– Нет, не надо… А не знаешь, нынче ночью пытали? – быстро спросил Штааль.
– Вероятно, брат, больше, нежели вероятно. Эти живодёры работают без отдыха. Теперь отсюда каждую ночь разных человечков отправляют с правежным листом куда надо и не надо. В такие кибитки зашивают, внизу маленькое отверстие, так и везёт фельдъегерь отсюда в Сибирь, а кого везёт, не знает. Они называются б е з ы м я н н ы е.
– Да кто же они?
– Разные бывают, люди худой нравственности, крамольщики и возмутители. Всё государь подозревает заговор…
– А нынче кого пытали?
– Да ты, моншер, за кого меня считаешь? Ты вправду, кажется, думаешь что я здесь распоряжаюсь? Почём мне знать? Смотри, благодари Бога (ну без скромности, и меня немного можешь поблагодарить), благодари Бога, что отсюда ноги унёс. Теперь ни за что пропасть – всё одно что плюнуть. Прежде дворян и духовных редко пытали. А теперь и с нами не шутят. Ведь полковника Грузинова насмерть засекли… А пастор Зейдер, слышал?.. Кнутом приказано было драть за то, что немецкие книжки без цензуры получал. Нет, – право, безобразие, – говорил убедительно Иванчук, точно это все оспаривали. – И книги самые, можно сказать, невинные. Открывай ворота, кобылья голова! – сердито закричал он на сторожа.

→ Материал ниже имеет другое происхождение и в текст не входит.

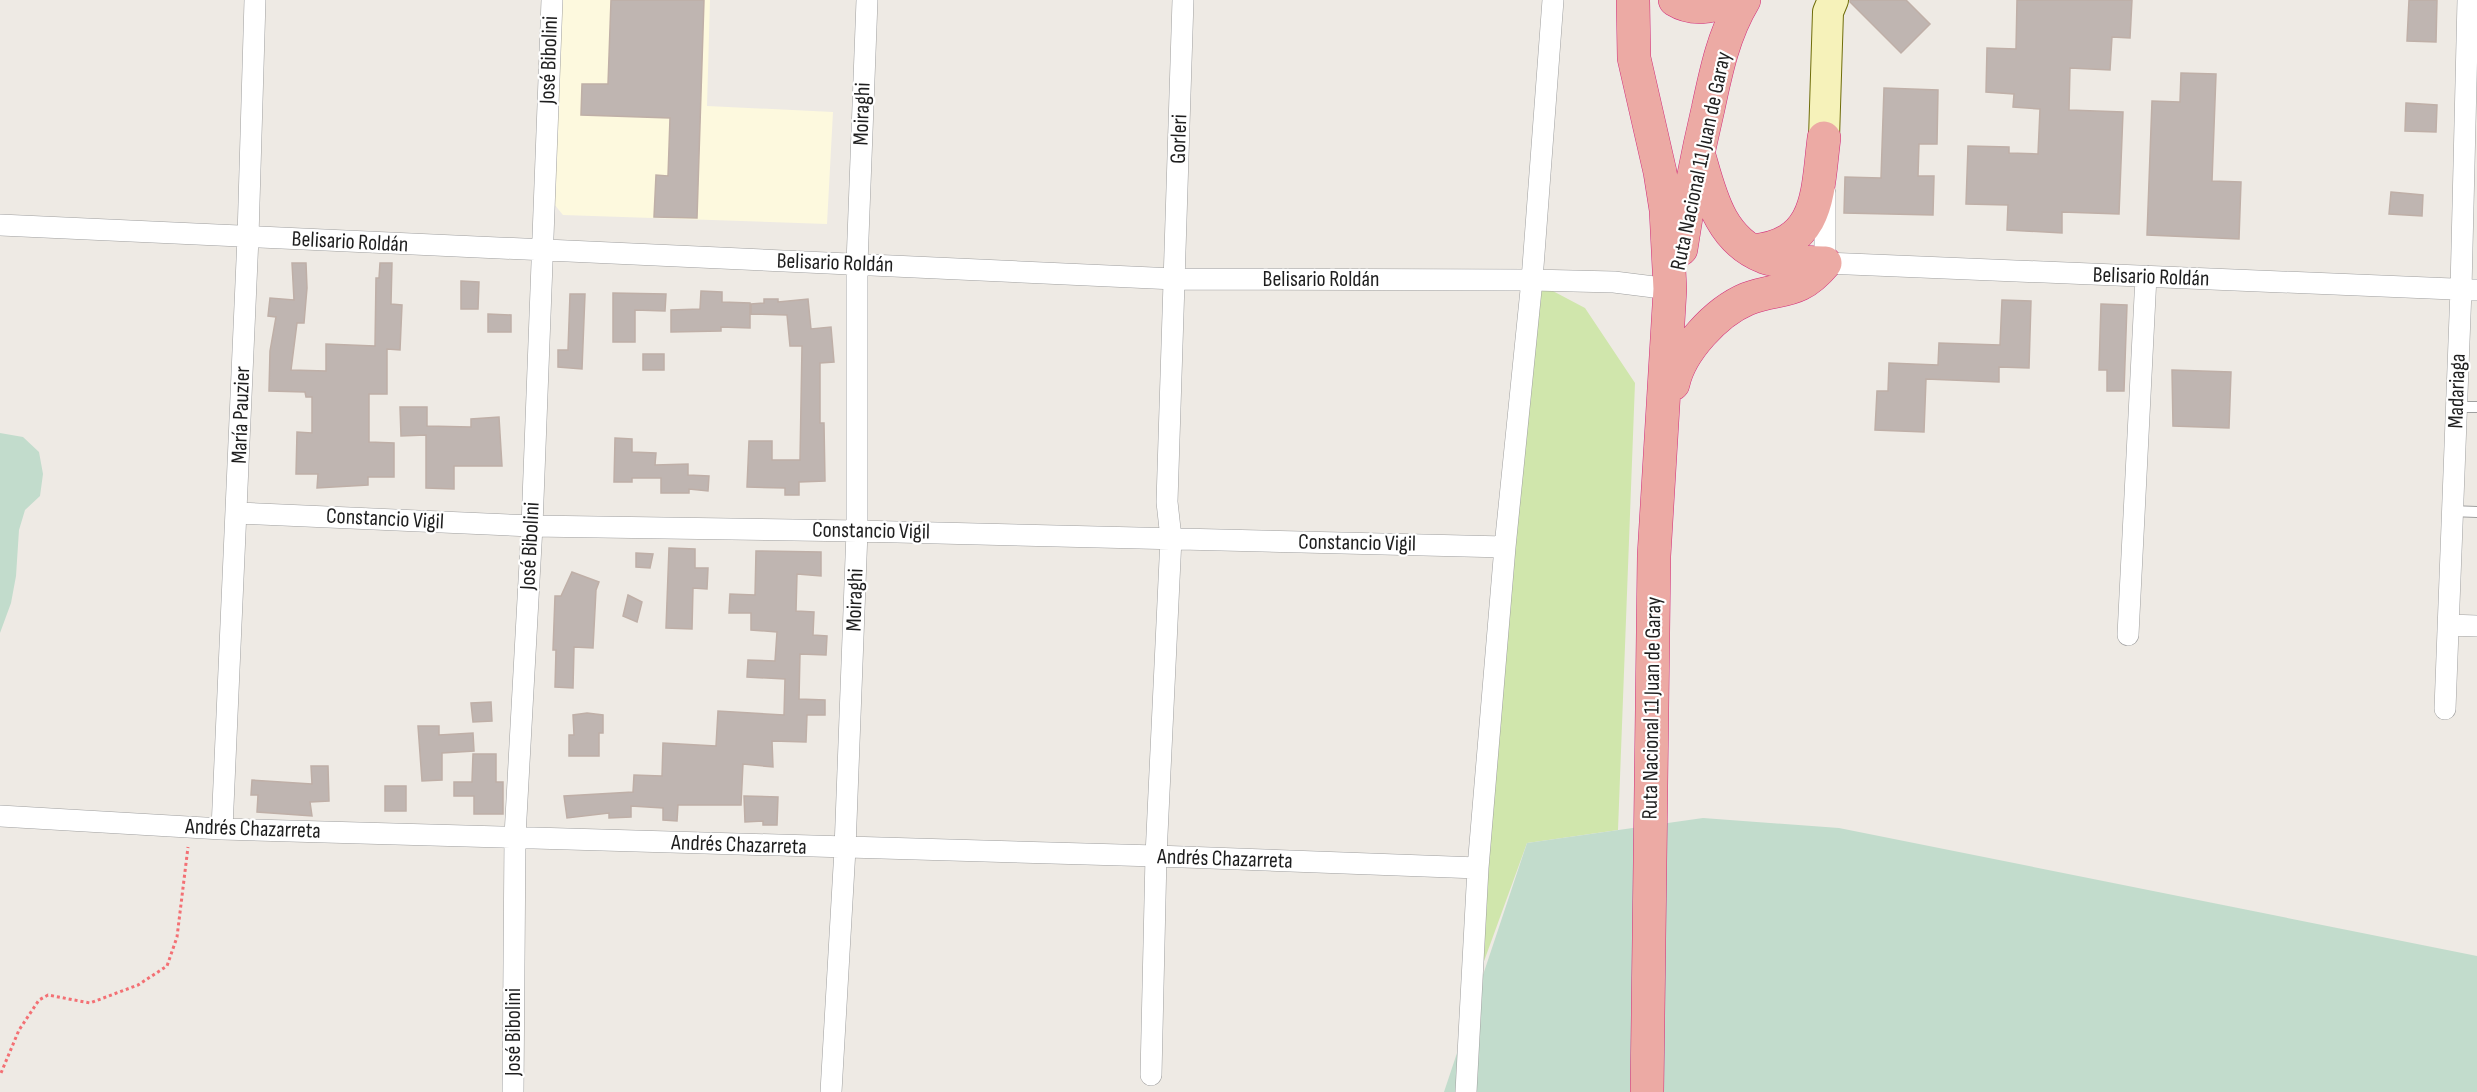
<svg xmlns="http://www.w3.org/2000/svg" width="2477" height="1092" font-family="'Sofia Sans Condensed',sans-serif">
	<rect width="100%" height="100%" fill="#eeeae4"/>
	<!-- education -->
	<path fill="#fdf9de" d="M 562,0 L 710,0 L 707,106 L 833,112 L 827,224 L 563,215 L 554,204 Z"/>
	<!-- grass -->
	<path fill="#d0e6ac" d="M 1532,280 L 1585,308 L 1635,383 L 1618,830 L 1527,843 L 1471,997 Z"/>
	<!-- wetland -->
	<path fill="#c2dccc" d="M 0,433 L 23,437 L 39,452 L 43,474 L 40,496 L 25,510 L 19,530 L 16,576 L 11,603 L 0,633 Z
		M 1703,818 L 1839,828 L 2477,956 L 2477,1092 L 1444,1092 L 1527,843 Z"/>
	<!-- building -->
	<path fill="#bfb5b1" stroke="#bfafa7" stroke-width="1.5" d="M 611,0 L 704,0 L 697,218 L 654,217 L 656,175 L 668,176 L 670,118 L 581,115 L 582,84 L 608,84 Z
		M 1850,0 L 1906,0 L 1930,24 L 1901,53 L 1850,2 Z
		M 2017,0 L 2132,0 L 2130,38 L 2112,37 L 2110,70 L 2070,68 L 2069,110 L 2123,112 L 2119,214 L 2062,212 L 2062,233 L 2007,230 L 2008,205 L 1966,204 L 1968,146 L 2009,147 L 2009,153 L 2038,154 L 2040,109 L 2013,107 L 2014,94 L 1986,92 L 1987,48 L 2016,49 Z
		M 2409,0 L 2437,0 L 2436,42 L 2407,41 Z
		M 2181,73 L 2216,74 L 2212,181 L 2241,182 L 2239,239 L 2147,235 L 2152,101 L 2180,102 Z
		M 1884,88 L 1938,90 L 1937,144 L 1919,144 L 1918,176 L 1934,176 L 1933,215 L 1844,213 L 1845,177 L 1881,178 Z
		M 2406,103 L 2437,105 L 2436,132 L 2405,131 Z
		M 2391,192 L 2423,195 L 2422,216 L 2389,214 Z
		M 292,263 L 306,263 L 307,288 L 304,323 L 297,323 L 291,370 L 326,371 L 326,344 L 375,346 L 376,278 L 379,278 L 380,263 L 392,263 L 391,304 L 402,305 L 400,350 L 387,349 L 387,394 L 369,394 L 369,442 L 394,443 L 394,477 L 368,477 L 368,485 L 317,488 L 318,474 L 296,474 L 297,432 L 312,433 L 312,397 L 306,397 L 305,392 L 269,391 L 270,351 L 276,317 L 268,316 L 270,298 L 294,300 Z
		M 461,281 L 479,282 L 478,309 L 461,309 Z
		M 701,291 L 722,292 L 722,302 L 750,303 L 750,328 L 721,327 L 721,331 L 671,332 L 671,310 L 700,309 Z
		M 613,293 L 666,294 L 665,311 L 635,310 L 635,342 L 613,342 Z
		M 570,294 L 585,294 L 582,369 L 558,367 L 558,350 L 568,350 Z
		M 764,299 L 778,299 L 778,302 L 808,299 L 811,329 L 831,327 L 834,362 L 820,363 L 820,423 L 824,423 L 825,481 L 799,482 L 799,495 L 785,495 L 785,488 L 747,487 L 749,441 L 772,441 L 772,460 L 800,460 L 802,346 L 790,346 L 787,315 L 751,314 L 751,304 L 764,303 Z
		M 2002,300 L 2031,301 L 2029,368 L 1999,367 L 1999,382 L 1926,379 L 1924,432 L 1875,430 L 1877,391 L 1888,391 L 1889,363 L 1938,365 L 1939,343 L 2000,345 Z
		M 2101,304 L 2127,305 L 2124,391 L 2107,391 L 2107,370 L 2099,370 Z
		M 488,314 L 511,315 L 511,332 L 488,332 Z
		M 643,354 L 664,354 L 664,370 L 643,370 Z
		M 2172,370 L 2231,372 L 2229,428 L 2173,426 Z
		M 400,407 L 427,407 L 427,426 L 471,427 L 471,419 L 499,417 L 502,466 L 454,466 L 454,489 L 426,488 L 426,435 L 401,436 Z
		M 615,438 L 632,439 L 632,452 L 656,453 L 655,465 L 688,464 L 688,475 L 709,476 L 708,491 L 689,489 L 689,493 L 661,493 L 661,478 L 632,478 L 632,482 L 614,482 Z
		M 669,548 L 695,549 L 695,568 L 708,568 L 707,589 L 693,588 L 692,629 L 666,628 Z
		M 756,551 L 821,552 L 821,576 L 797,574 L 796,611 L 814,612 L 813,635 L 827,636 L 826,655 L 800,654 L 799,699 L 825,700 L 825,715 L 807,715 L 806,742 L 772,741 L 773,767 L 743,764 L 741,805 L 678,805 L 677,821 L 663,820 L 663,808 L 631,806 L 631,817 L 609,818 L 609,813 L 567,818 L 564,796 L 633,792 L 634,775 L 662,776 L 663,743 L 716,746 L 718,711 L 784,715 L 785,679 L 747,677 L 748,660 L 775,661 L 777,632 L 751,630 L 751,613 L 729,613 L 730,594 L 755,595 Z
		M 636,553 L 653,554 L 650,568 L 636,567 Z
		M 572,572 L 599,582 L 596,590 L 593,648 L 574,647 L 573,688 L 555,687 L 556,650 L 553,650 L 555,596 L 561,596 Z
		M 628,595 L 642,602 L 637,622 L 623,616 Z
		M 491,702 L 492,721 L 473,722 L 471,703 Z
		M 587,713 L 603,715 L 603,733 L 599,733 L 599,756 L 569,756 L 569,735 L 574,735 L 573,715 Z
		M 418,726 L 439,726 L 439,735 L 473,733 L 474,751 L 442,753 L 442,780 L 422,781 Z
		M 473,754 L 496,754 L 496,782 L 503,782 L 503,814 L 474,814 L 474,796 L 454,796 L 454,782 L 472,782 Z
		M 311,766 L 328,766 L 329,801 L 310,802 L 312,816 L 257,812 L 258,795 L 251,795 L 252,780 L 312,784 Z
		M 385,786 L 406,786 L 406,811 L 385,811 Z
		M 744,796 L 778,797 L 777,825 L 763,825 L 763,821 L 745,822 Z"/>
	<g fill="none" stroke-linecap="round" stroke-linejoin="round">
		<!-- service casing -->
		<g stroke="#9f9f9f" stroke-width="12">
			<path id="service" d="M 2456,407 L 2477,407
				M 2451,511 L 2477,512"/>
		</g>
		<!-- minor casing -->
		<g stroke="#9f9f9f" stroke-width="22">
			<path id="minor" d="M 1825,193 L 1825,263 L 2477,290
				M 0,225 L 1175,279 L 1532,280 L 1614,282 L 1670,289
				M 237,513 L 532,526 L 857,531 L 1505,547
				M 2449,625 L 2477,626
				M 2128,635 L 2146,276
				M 2445,709 L 2461,289 L 2468,0
				M 0,816 L 222,829 L 1156,856 L 1478,868
				M 222,829 L 248,237 L 255,0
				M 1151,1075 L 1156,856 L 1171,538 L 1167,502 L 1183,0
				M 513,1092 L 515,836 L 532,526 L 552,0
				M 831,1092 L 845,849 L 857,531 L 857,264 L 867,0
				M 1466,1092 L 1478,868 L 1505,547 L 1532,280 L 1553,0"/>
		</g>
		<!-- secondary casing -->
		<g stroke="#6f6d0a" stroke-width="32">
			<path id="secondary" d="M 1824,138 L 1828,12 L 1833,0"/>
		</g>
		<!-- trunk casing -->
		<g stroke="#d12c7a" stroke-width="34">
			<path id="trunk" d="M 1633,0 L 1634,58 L 1660,172 L 1666,210 L 1670,289 L 1654,556 L 1647,1092
				M 1675,0 C 1693,11 1711,7 1730,0
				M 1700,159 C 1711,198 1721,240 1764,257 C 1782,263 1806,262 1825,263
				M 1681,249 C 1688,202 1697,156 1708,109 C 1716,71 1724,33 1744,0
				M 1753,251 C 1821,244 1817,192 1824,138
				M 1673,384 C 1680,351 1716,312 1747,299 C 1782,286 1797,296 1825,263"/>
		</g>
		<!-- path -->
		<path stroke="#f37074" stroke-width="3" stroke-dasharray="3 3" stroke-linecap="butt" d="M 1,1073 L 19,1030 L 39,1000 L 48,995 L 90,1003 L 138,985 L 167,966 L 177,937 L 188,847"/>
		<!-- service -->
		<use href="#service" stroke="#fff" stroke-width="10"/>
		<!-- minor -->
		<use href="#minor" stroke="#fff" stroke-width="21"/>
		<!-- secondary -->
		<use href="#secondary" stroke="#f6f2ba" stroke-width="30"/>
		<!-- trunk -->
		<use href="#trunk" stroke="#ecaaa4" stroke-width="33"/>
	</g>
	<g text-anchor="middle" dominant-baseline="central" stroke-width="4.5" stroke-linejoin="round" paint-order="stroke">
		<!-- street labels -->
		<g font-size="22" fill="#1e1e1e" stroke="#fff">
			<text transform="translate(549 60) rotate(-88)">José Bibolini</text>
			<text transform="translate(862 114) rotate(-88)">Moiraghi</text>
			<text transform="translate(1179 139) rotate(-88)">Gorleri</text>
			<text transform="translate(1701 161) rotate(-78)">Ruta Nacional 11 Juan de Garay</text>
			<text transform="translate(350 242) rotate(3)">Belisario Roldán</text>
			<text transform="translate(835 263) rotate(2)">Belisario Roldán</text>
			<text transform="translate(2151 277) rotate(2)">Belisario Roldán</text>
			<text x="1321" y="279">Belisario Roldán</text>
			<text transform="translate(2457 391) rotate(-88)">Madariaga</text>
			<text transform="translate(241 415) rotate(-88)">María Pauzier</text>
			<text transform="translate(385 519) rotate(3)">Constancio Vigil</text>
			<text transform="translate(871 531) rotate(1)">Constancio Vigil</text>
			<text transform="translate(1357 543) rotate(1)">Constancio Vigil</text>
			<text transform="translate(530 546) rotate(-87)">José Bibolini</text>
			<text transform="translate(855 600) rotate(-88)">Moiraghi</text>
			<text transform="translate(1652 708) rotate(-89)">Ruta Nacional 11 Juan de Garay</text>
			<text transform="translate(253 829) rotate(2)">Andrés Chazarreta</text>
			<text transform="translate(739 845) rotate(2)">Andrés Chazarreta</text>
			<text transform="translate(1225 859) rotate(2)">Andrés Chazarreta</text>
			<text transform="translate(513 1032) rotate(-90)">José Bibolini</text>
		</g>
	</g>
</svg>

Старик сторож положил на скамью кулёк с семечками, отодвинул запоры, равнодушно отпер и тотчас же запер за вышедшими тяжёлые ворота, от скрипа которых невольно поморщился Штааль. Отойдя немного от ворот, расчувствовавшийся Иванчук обнял Штааля, поздравляя его, и хотел расцеловаться с ним по-русски, трижды. Но поцеловал только один раз: Штааль энергично высвободился из его объятий:
– Прощай, прощай…
– Деньги в бане не потеряй, красавец, – отеческим тоном закричал ему вдогонку Иванчук.
VI
Час был неурочный. В чистой, удобно и хорошо обставленной (как весь дом военного губернатора) приёмной никого не было. Чиновник, вежливый и деловитый, попросил Штааля подождать – его сиятельство скоро освободится. Штааль заметил небрежно в ответ, что ему совершенно не к спеху. Это замечание было не очень уместно, но все мысли Штааля спутались. Он был чрезвычайно утомлён. Из бани он успел съездить домой, спрятал золото и переоделся. Теперь Штааль с наслаждением ощущал только то, что по нём не ползают насекомые. Ему хотелось спать. Впечатления последних двух дней сказались в нём лишь большой усталостью. Он не думал ни о прошлом, ни о будущем. Его даже не очень теперь занимало, для чего он понадобился военному губернатору Петербурга. Лишь бы скорее кончилось ещё и это. В тёмном углу приёмной стоял большой диван; Штааль думал, что хорошо было бы лечь, сняв сапоги и натиравший шею, наспех завязанный, галстух. Он уселся в кресло у стены под канделябром и едва не заснул. Из соседнего кабинета доносились голоса. Разобрать слова было, однако, невозможно.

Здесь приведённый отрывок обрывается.